• 21 Novembre 2024
  • ARTE

Benjamin, meglio l’opera d’arte che la sua copia: quanto incidono i social?

Riceviamo e pubblichiamo un articolo a firma Francesco Provinciali, già dirigente ispettivo del Miur e giudice minorile. Si tratta di un articolo a commento di un saggio del filosofo, sociologo, epistemologo, antropologo Walter Benjamin che negli anni tra il 1934 e il 1939 aveva scritto una riflessione sulla riproducibilità dell’opera d’arte nell’epoca moderna, grazie all’ausilio delle nuove tecnologie. La sua conclusione era in estrema sintesi questa: La tecnologia favorisce la diffusione della conoscenza delle opere d’arte attraverso la loro riproduzione fotografica o iconica e di immagine, ma in questo modo si perde l’aura, cioè la bellezza dell’originale.

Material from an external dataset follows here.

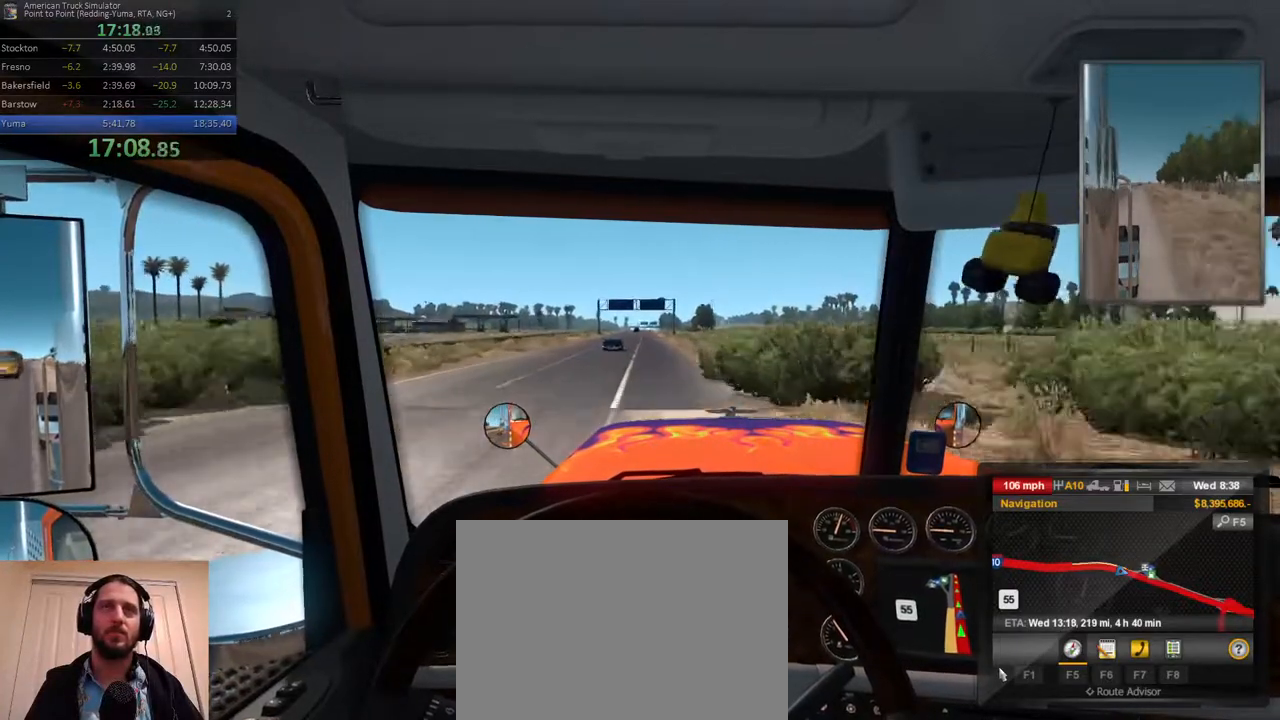
Gameplay with a controller (Xbox layout); each line is a JSON object with the inputs held at the frame after it. "events" lists button and stick changes between this image and that frame as [ms after this image, input, new state], when the widget could be followed in between. Not read: L3 R3.
{"buttons": [], "left_stick": "center", "right_stick": "center", "events": []}
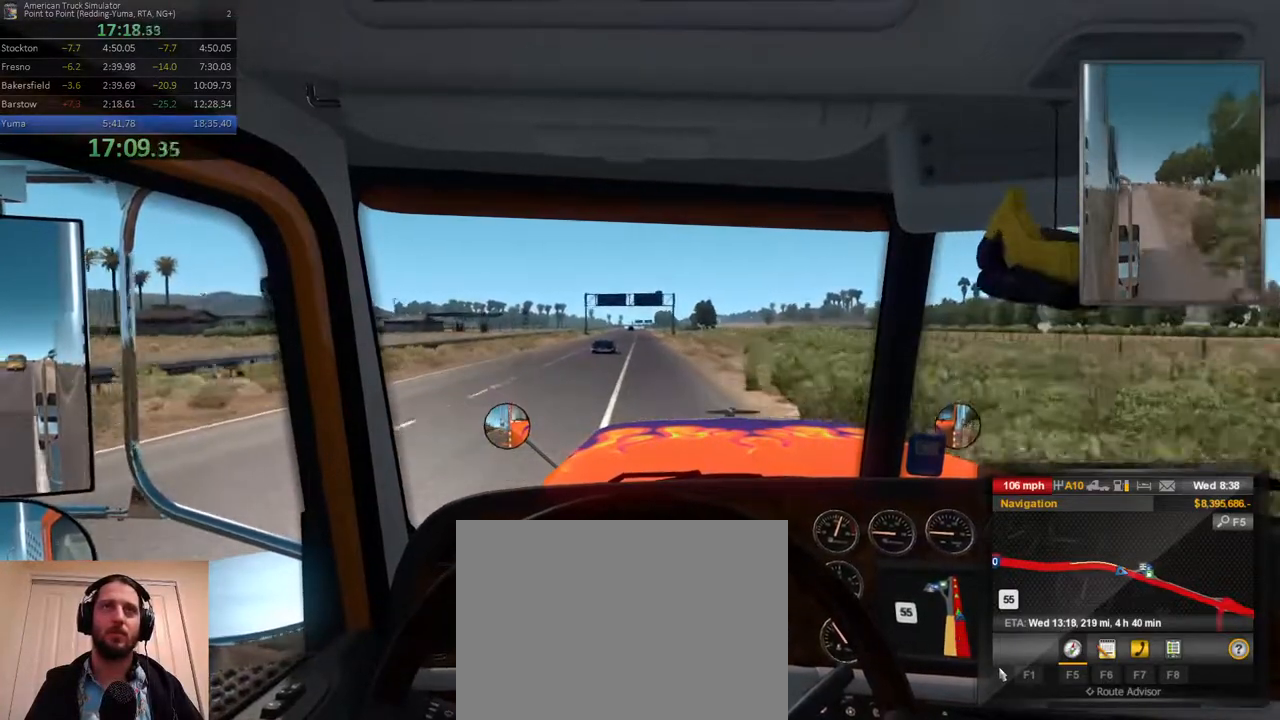
{"buttons": [], "left_stick": "center", "right_stick": "center", "events": []}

L’originale si trova, infatti, in un museo, in una mostra , in un luogo dove viene messa in mostra la sua bellezza unica.

Si pensi solo per fare un esempio alla Pietà di Michelangelo o alla Monna Lisa di Leonardo, queste, fa intendere Provinciali a commento di Benjamin, possiamo sì vederle riprodotte in mille modi anche a mezzo stampa ma é solo l’originale che suscita emozioni irripetibili. Un conto è l’opera d’arte uscita dalle mani di un genio un conto la sua copia. Per l’antropologia del 900 si tratta di una riflessione fondamentale. Per noi oggi, ci dice Provinciali, può far anche comodo vedere tutte le tele di Caravaggio stando seduti sul divano di casa. Più democrazia nella fruizione artistica, ma meno emozioni rispetto al vedere, osservare un capolavoro originale.

Anche la comunicazione e la cultura dei social e dei media hanno sostituito a poco a poco quella che si trasmette per esperienza e competenza, perdendo in originalità e soggettività. Vi riportiamo il suo elaborato:

Quanto conta l’originale?

“Tra il 1935 e il 1939 Walter Benjamin – filosofo, scrittore, critico letterario e teatrale, sociologo, epistemologo tedesco- si cimentò in  più stesure del saggio “L’opera d’arte nell’epoca della sua riproducibilità tecnica. L’ultima versione del 1939 uscì postuma solo nel 1955. La prima traduzione italiana apparve nel 1966 pubblicata dalla casa editrice Einaudi. Soggetto a varie revisioni e integrazioni da parte dello stesso autore ma anche a tagli redazionali non autorizzati e ad arbitrarie  manipolazioni il saggio fu di fatto riconsiderato dalla critica a partire dagli anni 60, diventando addirittura un testo citato e approfondito nelle Università durante il periodo della contestazione studentesca.

Tuttavia a poco a poco guadagnò una sua centralità nella cultura sociologica e artistica ortodossa del secondo 900 fino a diventare un classico nello studio, nell’analisi e nella valutazione della cultura di massa partendo da un particolare profilo di considerazione che peraltro si riassume nel titolo stesso del suo lavoro che – va precisato- non esprime solo una critica in senso deteriore sulla cd. “arte di massa”, volendone peraltro cogliere aspetti positivi e potenzialità culturali di cui oggi ci capacitiamo nella pienezza della loro valenza divulgativa.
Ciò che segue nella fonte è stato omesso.